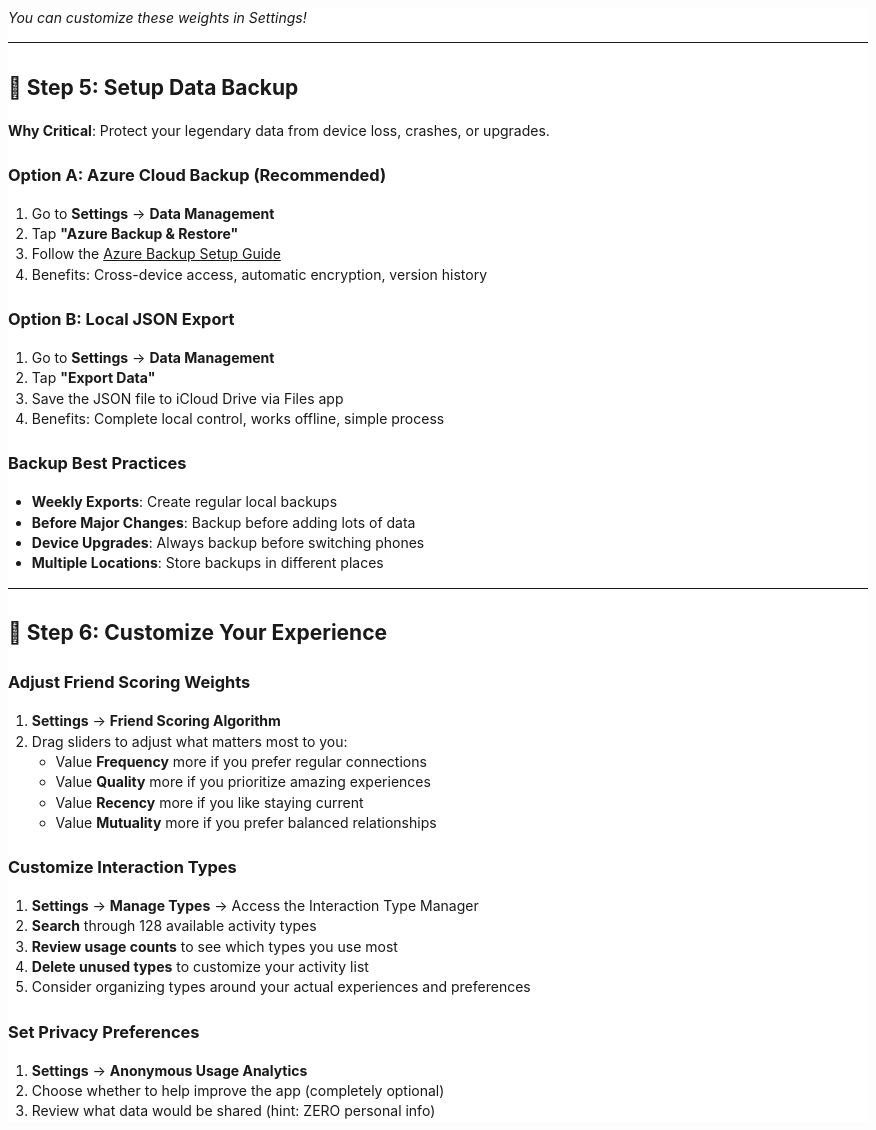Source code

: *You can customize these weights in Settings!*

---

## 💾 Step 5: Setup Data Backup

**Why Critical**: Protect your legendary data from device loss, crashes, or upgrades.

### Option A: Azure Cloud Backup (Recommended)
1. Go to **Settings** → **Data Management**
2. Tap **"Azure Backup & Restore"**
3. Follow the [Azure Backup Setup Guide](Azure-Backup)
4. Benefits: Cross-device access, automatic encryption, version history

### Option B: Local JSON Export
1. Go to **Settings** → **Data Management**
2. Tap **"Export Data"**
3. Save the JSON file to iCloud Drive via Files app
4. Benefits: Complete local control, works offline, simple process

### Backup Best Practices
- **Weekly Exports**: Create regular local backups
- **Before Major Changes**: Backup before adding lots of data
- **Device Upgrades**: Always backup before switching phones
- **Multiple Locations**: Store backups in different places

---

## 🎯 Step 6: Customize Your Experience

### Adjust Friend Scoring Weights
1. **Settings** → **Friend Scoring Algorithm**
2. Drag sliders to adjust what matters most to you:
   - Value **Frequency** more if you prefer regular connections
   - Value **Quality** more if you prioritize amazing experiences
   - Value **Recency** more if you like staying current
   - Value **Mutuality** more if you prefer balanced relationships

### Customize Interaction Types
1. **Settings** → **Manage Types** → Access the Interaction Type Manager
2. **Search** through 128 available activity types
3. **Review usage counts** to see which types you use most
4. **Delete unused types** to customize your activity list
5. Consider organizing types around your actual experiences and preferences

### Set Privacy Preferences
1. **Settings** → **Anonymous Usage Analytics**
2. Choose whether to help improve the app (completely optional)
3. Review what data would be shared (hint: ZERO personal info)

━━━

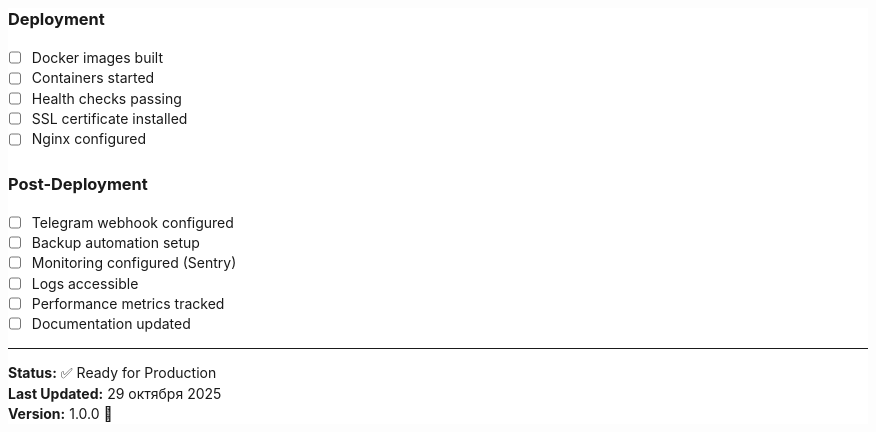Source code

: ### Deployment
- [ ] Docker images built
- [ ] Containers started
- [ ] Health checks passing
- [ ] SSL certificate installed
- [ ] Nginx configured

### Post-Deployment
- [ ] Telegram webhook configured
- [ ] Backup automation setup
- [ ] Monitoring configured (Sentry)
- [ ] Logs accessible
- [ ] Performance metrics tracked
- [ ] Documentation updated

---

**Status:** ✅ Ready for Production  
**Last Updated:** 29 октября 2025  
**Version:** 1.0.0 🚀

━━━

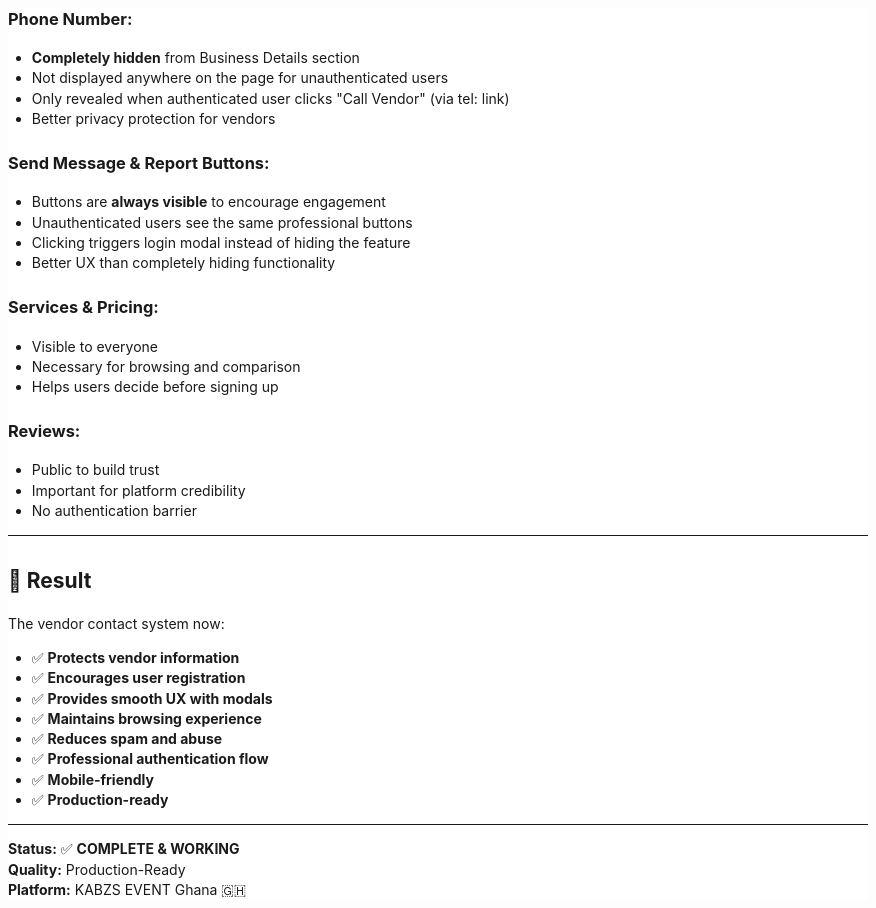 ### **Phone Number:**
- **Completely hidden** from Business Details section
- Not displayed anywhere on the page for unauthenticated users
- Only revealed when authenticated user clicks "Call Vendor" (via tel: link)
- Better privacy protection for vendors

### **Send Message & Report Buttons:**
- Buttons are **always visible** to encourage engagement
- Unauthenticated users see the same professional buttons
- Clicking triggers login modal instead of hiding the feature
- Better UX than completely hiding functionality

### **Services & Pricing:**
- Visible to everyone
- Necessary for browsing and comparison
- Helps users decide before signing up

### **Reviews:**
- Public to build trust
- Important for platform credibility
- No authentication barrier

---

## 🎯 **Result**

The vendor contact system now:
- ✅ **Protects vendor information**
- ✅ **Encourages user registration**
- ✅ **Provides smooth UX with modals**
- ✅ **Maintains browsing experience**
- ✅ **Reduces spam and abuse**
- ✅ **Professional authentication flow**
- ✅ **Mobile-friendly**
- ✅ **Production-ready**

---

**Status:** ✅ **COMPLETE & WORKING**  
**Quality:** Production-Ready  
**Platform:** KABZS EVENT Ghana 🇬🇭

━━━

**EXERCISE DIRECTIONS:**
Will you return exactly the lines above from the one with "### Backup Best Practices" down to the one with "### Customize Interaction Types", counting both as part of the range?

**TASK SOLUTION:**
### Backup Best Practices
- **Weekly Exports**: Create regular local backups
- **Before Major Changes**: Backup before adding lots of data
- **Device Upgrades**: Always backup before switching phones
- **Multiple Locations**: Store backups in different places

---

## 🎯 Step 6: Customize Your Experience

### Adjust Friend Scoring Weights
1. **Settings** → **Friend Scoring Algorithm**
2. Drag sliders to adjust what matters most to you:
   - Value **Frequency** more if you prefer regular connections
   - Value **Quality** more if you prioritize amazing experiences
   - Value **Recency** more if you like staying current
   - Value **Mutuality** more if you prefer balanced relationships

### Customize Interaction Types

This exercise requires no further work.